Reproduce each line of the data below word for word, keeping the original order.

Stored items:
○ ○ ○ ○ ○
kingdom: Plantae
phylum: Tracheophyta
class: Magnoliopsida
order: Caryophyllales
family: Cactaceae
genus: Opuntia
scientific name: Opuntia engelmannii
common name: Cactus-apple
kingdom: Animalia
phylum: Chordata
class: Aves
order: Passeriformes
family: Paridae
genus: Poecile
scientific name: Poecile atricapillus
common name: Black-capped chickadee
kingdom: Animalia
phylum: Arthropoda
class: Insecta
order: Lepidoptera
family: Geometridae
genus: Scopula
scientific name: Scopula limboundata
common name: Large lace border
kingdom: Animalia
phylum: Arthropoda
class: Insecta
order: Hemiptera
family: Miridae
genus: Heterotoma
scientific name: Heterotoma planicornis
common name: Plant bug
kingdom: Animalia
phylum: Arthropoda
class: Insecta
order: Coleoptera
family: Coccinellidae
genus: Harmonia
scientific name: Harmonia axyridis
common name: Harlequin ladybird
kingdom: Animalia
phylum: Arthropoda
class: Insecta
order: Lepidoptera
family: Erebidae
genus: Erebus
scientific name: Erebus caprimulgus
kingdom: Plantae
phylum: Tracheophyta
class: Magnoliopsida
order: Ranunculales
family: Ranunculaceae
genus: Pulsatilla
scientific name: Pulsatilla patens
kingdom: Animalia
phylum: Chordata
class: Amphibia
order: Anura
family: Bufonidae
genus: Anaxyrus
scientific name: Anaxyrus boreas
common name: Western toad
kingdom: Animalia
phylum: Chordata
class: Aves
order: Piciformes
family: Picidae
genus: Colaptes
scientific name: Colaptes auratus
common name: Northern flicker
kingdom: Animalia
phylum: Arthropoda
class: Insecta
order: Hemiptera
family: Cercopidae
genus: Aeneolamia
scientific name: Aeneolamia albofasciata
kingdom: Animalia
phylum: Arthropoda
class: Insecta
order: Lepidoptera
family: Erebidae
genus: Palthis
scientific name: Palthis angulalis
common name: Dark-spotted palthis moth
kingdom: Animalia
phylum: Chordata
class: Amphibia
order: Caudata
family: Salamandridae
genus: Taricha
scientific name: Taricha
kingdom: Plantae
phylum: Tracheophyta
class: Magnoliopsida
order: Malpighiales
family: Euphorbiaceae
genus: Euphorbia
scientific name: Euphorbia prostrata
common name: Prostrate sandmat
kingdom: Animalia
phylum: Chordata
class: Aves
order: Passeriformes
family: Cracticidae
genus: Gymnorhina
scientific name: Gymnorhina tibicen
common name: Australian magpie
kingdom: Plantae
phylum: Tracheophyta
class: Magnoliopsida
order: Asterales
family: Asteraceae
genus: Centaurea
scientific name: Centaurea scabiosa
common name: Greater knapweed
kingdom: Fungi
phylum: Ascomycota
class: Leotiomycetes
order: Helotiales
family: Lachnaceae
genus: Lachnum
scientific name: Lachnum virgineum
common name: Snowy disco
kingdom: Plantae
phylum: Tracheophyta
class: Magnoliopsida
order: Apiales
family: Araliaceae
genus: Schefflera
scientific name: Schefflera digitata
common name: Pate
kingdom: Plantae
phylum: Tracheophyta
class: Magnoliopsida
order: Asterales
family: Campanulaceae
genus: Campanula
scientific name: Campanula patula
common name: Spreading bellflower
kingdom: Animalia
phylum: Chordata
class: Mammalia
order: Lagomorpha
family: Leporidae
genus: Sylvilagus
○ ○ ○ ○ ○
## ANSWER TO THIS TASK
kingdom: Plantae
phylum: Tracheophyta
class: Magnoliopsida
order: Caryophyllales
family: Cactaceae
genus: Opuntia
scientific name: Opuntia engelmannii
common name: Cactus-apple
kingdom: Animalia
phylum: Chordata
class: Aves
order: Passeriformes
family: Paridae
genus: Poecile
scientific name: Poecile atricapillus
common name: Black-capped chickadee
kingdom: Animalia
phylum: Arthropoda
class: Insecta
order: Lepidoptera
family: Geometridae
genus: Scopula
scientific name: Scopula limboundata
common name: Large lace border
kingdom: Animalia
phylum: Arthropoda
class: Insecta
order: Hemiptera
family: Miridae
genus: Heterotoma
scientific name: Heterotoma planicornis
common name: Plant bug
kingdom: Animalia
phylum: Arthropoda
class: Insecta
order: Coleoptera
family: Coccinellidae
genus: Harmonia
scientific name: Harmonia axyridis
common name: Harlequin ladybird
kingdom: Animalia
phylum: Arthropoda
class: Insecta
order: Lepidoptera
family: Erebidae
genus: Erebus
scientific name: Erebus caprimulgus
kingdom: Plantae
phylum: Tracheophyta
class: Magnoliopsida
order: Ranunculales
family: Ranunculaceae
genus: Pulsatilla
scientific name: Pulsatilla patens
kingdom: Animalia
phylum: Chordata
class: Amphibia
order: Anura
family: Bufonidae
genus: Anaxyrus
scientific name: Anaxyrus boreas
common name: Western toad
kingdom: Animalia
phylum: Chordata
class: Aves
order: Piciformes
family: Picidae
genus: Colaptes
scientific name: Colaptes auratus
common name: Northern flicker
kingdom: Animalia
phylum: Arthropoda
class: Insecta
order: Hemiptera
family: Cercopidae
genus: Aeneolamia
scientific name: Aeneolamia albofasciata
kingdom: Animalia
phylum: Arthropoda
class: Insecta
order: Lepidoptera
family: Erebidae
genus: Palthis
scientific name: Palthis angulalis
common name: Dark-spotted palthis moth
kingdom: Animalia
phylum: Chordata
class: Amphibia
order: Caudata
family: Salamandridae
genus: Taricha
scientific name: Taricha
kingdom: Plantae
phylum: Tracheophyta
class: Magnoliopsida
order: Malpighiales
family: Euphorbiaceae
genus: Euphorbia
scientific name: Euphorbia prostrata
common name: Prostrate sandmat
kingdom: Animalia
phylum: Chordata
class: Aves
order: Passeriformes
family: Cracticidae
genus: Gymnorhina
scientific name: Gymnorhina tibicen
common name: Australian magpie
kingdom: Plantae
phylum: Tracheophyta
class: Magnoliopsida
order: Asterales
family: Asteraceae
genus: Centaurea
scientific name: Centaurea scabiosa
common name: Greater knapweed
kingdom: Fungi
phylum: Ascomycota
class: Leotiomycetes
order: Helotiales
family: Lachnaceae
genus: Lachnum
scientific name: Lachnum virgineum
common name: Snowy disco
kingdom: Plantae
phylum: Tracheophyta
class: Magnoliopsida
order: Apiales
family: Araliaceae
genus: Schefflera
scientific name: Schefflera digitata
common name: Pate
kingdom: Plantae
phylum: Tracheophyta
class: Magnoliopsida
order: Asterales
family: Campanulaceae
genus: Campanula
scientific name: Campanula patula
common name: Spreading bellflower
kingdom: Animalia
phylum: Chordata
class: Mammalia
order: Lagomorpha
family: Leporidae
genus: Sylvilagus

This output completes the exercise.